Aku merasakan rasa rindu ingin pulang ke tanah air. Meskipun aku akan tinggal lama di luar negri, aku tetap merasa tempat ini bukanlah rumahku. Aku jadi memahami perasaan orang-orang yang beriman. Mereka merasa bahwa tinggal di dunia hanyalah sementara dan seperti orang yang bepergian. Mereka akan pulang dan rindu dengan kampung akhirat.
Satu hal lagi yang berkaitan dengan bepergian. Kita pasti membawa koper perbekalan ketika akan pindah ke suatu tempat. Masalahnya, tidak semua barang bisa kita masukkan ke dalam koper karena keterbatasan ruang. Lalu, sebesar apakah koper yang akan kita bawa saat nanti kita akan pulang ke kampung akhirat? Juga, apakah semuanya berisi amal kebaikan?

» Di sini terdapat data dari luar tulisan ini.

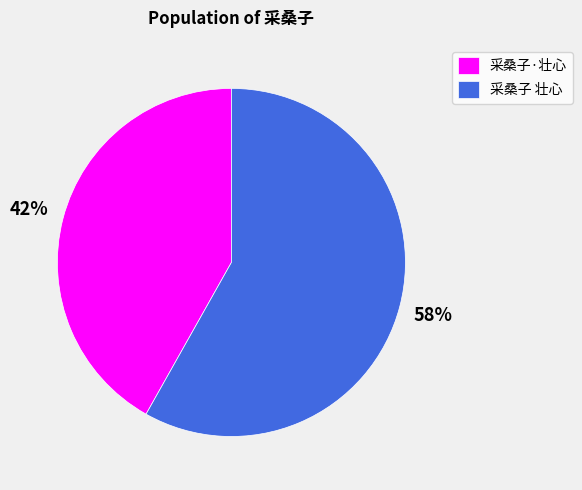

What is the largest slice in the pie chart?

采桑子 壮心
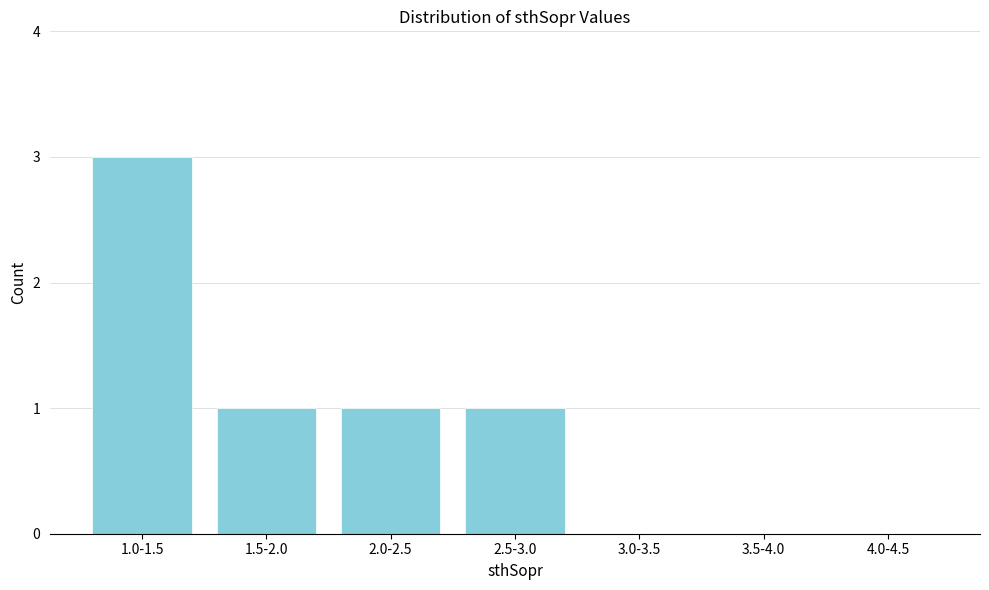

Reading left to right, transcribe all the data shown in this chart.

1.0-1.5=3	1.5-2.0=1	2.0-2.5=1	2.5-3.0=1	3.0-3.5=0	3.5-4.0=0	4.0-4.5=0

3. Semua tempat adalah bumi Allah
Dulu aku merasa bimbang ketika membawa anak-anakku ke negri dengan jumlah populasi muslim tidak sebanyak di Indonesia. Aku khawatir apakah nantinya mereka akan terpengaruh dengan kebudayaan di sini yang jauh dari nilai-nilai Islam.
Kenyataannya, aku bertemu dengan keluarga Islam yang mampu menanamkan nilai Islam dengan baik kepada anak-anaknya. Anak-anak ini, dengan kesadaran sendiri, menjalankan semua perintah agama seperti mengaji Alquran, menggunakan kerudung bagi perempuan, hingga mampu menyajikan ceramah dalam majelis pengajian.
Aku pun menyadari, di manapun aku tinggal, semua tempat ini milik Allah. Kalau aku ingin mencari Allah dan kebesaran-Nya, aku pasti bisa menemukannya di manapun.
Tiga pelajaran kehidupan ini membantuku merasa lebih tenang untuk tinggal di luar kampung halaman.